* **Selected text**
- - -

LLaFEA: Frame-Event Complementary Fusion for Fine-Grained Spatiotemporal Understanding in LMMs

TL;DR

The paper addresses the challenge of fine-grained spatiotemporal reasoning in large multimodal models by mitigating frame-based temporal sparsity with high-temporal-resolution event cameras. It introduces LLaFEA, a two-stage framework that fuses frame and event features through cross-attention and self-attention to produce spatiotemporal-dense visual representations, and embeds textual spatiotemporal coordinates into this space to align with language. The authors create synthetic and real frame-event datasets, implement a four-stage training pipeline, and demonstrate significant improvements in spatiotemporal grounding and related tasks, especially under high-dynamic and low-light conditions. This approach enhances the ability of LMMs to interpret scenes at any position and time, offering robust, dense spatiotemporal understanding for practical applications in dynamic environments.

- - -

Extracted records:
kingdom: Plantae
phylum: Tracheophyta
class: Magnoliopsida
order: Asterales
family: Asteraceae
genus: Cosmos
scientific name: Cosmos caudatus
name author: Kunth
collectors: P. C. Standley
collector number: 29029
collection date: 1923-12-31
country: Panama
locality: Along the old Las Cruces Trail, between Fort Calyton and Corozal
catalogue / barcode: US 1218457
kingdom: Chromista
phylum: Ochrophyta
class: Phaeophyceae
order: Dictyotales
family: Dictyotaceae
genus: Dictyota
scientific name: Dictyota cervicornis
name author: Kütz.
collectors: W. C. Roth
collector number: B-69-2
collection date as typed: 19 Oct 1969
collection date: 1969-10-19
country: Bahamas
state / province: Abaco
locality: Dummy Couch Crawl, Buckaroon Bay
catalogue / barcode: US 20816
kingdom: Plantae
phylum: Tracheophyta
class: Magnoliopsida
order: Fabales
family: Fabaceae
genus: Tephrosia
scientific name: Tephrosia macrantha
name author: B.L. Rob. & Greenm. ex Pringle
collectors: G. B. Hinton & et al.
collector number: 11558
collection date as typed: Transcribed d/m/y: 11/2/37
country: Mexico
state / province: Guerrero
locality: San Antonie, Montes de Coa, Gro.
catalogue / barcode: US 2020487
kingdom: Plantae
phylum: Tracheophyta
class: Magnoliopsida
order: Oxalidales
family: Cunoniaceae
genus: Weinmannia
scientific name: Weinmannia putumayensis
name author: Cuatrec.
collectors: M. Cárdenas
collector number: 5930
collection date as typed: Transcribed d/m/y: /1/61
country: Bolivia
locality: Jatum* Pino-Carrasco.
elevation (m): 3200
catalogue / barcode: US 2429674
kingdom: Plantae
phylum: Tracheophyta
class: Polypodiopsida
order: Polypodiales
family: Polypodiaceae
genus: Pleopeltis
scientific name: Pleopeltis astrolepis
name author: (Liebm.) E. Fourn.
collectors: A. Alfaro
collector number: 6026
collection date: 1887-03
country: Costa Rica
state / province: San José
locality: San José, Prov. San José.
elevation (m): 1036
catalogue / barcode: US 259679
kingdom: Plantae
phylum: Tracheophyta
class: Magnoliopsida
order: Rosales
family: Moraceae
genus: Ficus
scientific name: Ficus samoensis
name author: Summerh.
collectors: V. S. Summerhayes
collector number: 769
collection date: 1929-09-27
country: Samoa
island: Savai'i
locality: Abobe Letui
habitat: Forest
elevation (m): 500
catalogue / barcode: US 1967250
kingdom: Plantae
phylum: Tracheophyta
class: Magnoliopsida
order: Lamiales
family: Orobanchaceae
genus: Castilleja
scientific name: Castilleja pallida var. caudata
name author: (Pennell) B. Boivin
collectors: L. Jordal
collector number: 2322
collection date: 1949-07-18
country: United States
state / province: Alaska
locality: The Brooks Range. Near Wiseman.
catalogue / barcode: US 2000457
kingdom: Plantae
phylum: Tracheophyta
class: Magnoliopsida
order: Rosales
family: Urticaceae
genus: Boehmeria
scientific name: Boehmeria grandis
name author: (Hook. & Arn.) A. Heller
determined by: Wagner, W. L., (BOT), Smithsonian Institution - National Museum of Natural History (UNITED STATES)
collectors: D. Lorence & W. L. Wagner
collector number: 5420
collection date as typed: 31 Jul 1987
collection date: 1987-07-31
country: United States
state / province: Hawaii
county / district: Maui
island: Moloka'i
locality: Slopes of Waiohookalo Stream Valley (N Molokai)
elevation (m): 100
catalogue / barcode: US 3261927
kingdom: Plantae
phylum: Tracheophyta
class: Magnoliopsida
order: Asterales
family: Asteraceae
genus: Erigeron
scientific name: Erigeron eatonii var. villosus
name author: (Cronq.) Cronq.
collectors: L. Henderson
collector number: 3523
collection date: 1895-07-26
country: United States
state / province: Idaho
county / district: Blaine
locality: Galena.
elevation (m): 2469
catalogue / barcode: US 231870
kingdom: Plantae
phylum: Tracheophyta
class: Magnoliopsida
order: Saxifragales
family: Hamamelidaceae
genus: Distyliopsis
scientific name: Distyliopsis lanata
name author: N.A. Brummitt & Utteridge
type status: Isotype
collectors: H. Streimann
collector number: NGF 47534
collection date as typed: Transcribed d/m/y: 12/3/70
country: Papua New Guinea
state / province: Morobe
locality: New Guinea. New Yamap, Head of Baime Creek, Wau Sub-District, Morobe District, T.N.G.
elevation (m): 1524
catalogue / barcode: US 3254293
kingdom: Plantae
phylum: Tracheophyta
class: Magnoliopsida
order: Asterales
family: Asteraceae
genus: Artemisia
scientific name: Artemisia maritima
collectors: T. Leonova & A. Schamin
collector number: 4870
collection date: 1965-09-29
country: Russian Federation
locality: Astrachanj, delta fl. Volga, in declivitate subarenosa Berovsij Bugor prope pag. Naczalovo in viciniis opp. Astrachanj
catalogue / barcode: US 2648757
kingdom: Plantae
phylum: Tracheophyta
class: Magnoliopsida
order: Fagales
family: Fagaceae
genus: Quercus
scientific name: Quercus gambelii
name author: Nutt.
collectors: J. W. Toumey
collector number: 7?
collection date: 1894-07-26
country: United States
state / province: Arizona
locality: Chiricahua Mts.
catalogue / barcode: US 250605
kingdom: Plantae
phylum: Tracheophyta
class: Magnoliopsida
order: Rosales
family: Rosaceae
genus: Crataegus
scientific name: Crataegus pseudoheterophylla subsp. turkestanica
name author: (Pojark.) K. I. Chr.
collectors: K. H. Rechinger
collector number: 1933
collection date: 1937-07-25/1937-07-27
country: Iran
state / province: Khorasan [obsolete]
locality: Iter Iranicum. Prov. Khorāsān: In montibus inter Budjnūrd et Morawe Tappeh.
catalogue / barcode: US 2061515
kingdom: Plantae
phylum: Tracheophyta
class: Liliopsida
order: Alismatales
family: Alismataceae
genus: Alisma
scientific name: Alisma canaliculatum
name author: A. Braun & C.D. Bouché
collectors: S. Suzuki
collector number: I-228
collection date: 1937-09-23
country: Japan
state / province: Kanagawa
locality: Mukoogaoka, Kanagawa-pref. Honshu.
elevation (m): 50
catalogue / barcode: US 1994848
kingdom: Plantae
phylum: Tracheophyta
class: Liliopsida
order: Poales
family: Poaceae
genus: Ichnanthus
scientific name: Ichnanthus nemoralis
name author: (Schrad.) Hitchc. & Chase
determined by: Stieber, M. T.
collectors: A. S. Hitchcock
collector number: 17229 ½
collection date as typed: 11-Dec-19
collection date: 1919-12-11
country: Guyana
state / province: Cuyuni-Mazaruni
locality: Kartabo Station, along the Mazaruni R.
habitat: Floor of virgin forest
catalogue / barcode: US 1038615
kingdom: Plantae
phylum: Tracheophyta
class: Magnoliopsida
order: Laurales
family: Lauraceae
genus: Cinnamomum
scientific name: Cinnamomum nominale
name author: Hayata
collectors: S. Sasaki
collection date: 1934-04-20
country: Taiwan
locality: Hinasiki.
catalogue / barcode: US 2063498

- - -

* **Prompt 1**
Translate this sentence from the LLaFEA summary into French: "This approach enhances the ability of LMMs to interpret scenes at any position and time, offering robust, dense spatiotemporal understanding for practical applications in dynamic environments."
* **Prompt 2**
Write the next part of the LLaFEA summary, picking up after its final sentence.

* **Task output 1**
Cette approche améliore la capacité des LMM à interpréter des scènes à n'importe quelle position et à n'importe quel instant, en offrant une compréhension spatiotemporelle dense et robuste pour des applications pratiques dans des environnements dynamiques.

* **Task output 2**
Abstract

Large multimodal models (LMMs) excel in scene understanding but struggle with fine-grained spatiotemporal reasoning due to weak alignment between linguistic and visual representations. Existing methods map textual positions and durations into the visual space encoded from frame-based videos, but suffer from temporal sparsity that limits language-vision temporal coordination. To address this issue, we introduce LLaFEA (Large Language and Frame-Event Assistant) to leverage event cameras for temporally dense perception and frame-event fusion. Our approach employs a cross-attention mechanism to integrate complementary spatial and temporal features, followed by self-attention matching for global spatio-temporal associations. We further embed textual position and duration tokens into the fused visual space to enhance fine-grained alignment. This unified framework ensures robust spatio-temporal coordinate alignment, enabling LMMs to interpret scenes at any position and any time. In addition, we construct a dataset of real-world frames-events with coordinate instructions and conduct extensive experiments to validate the effectiveness of the proposed method.

Figures (6)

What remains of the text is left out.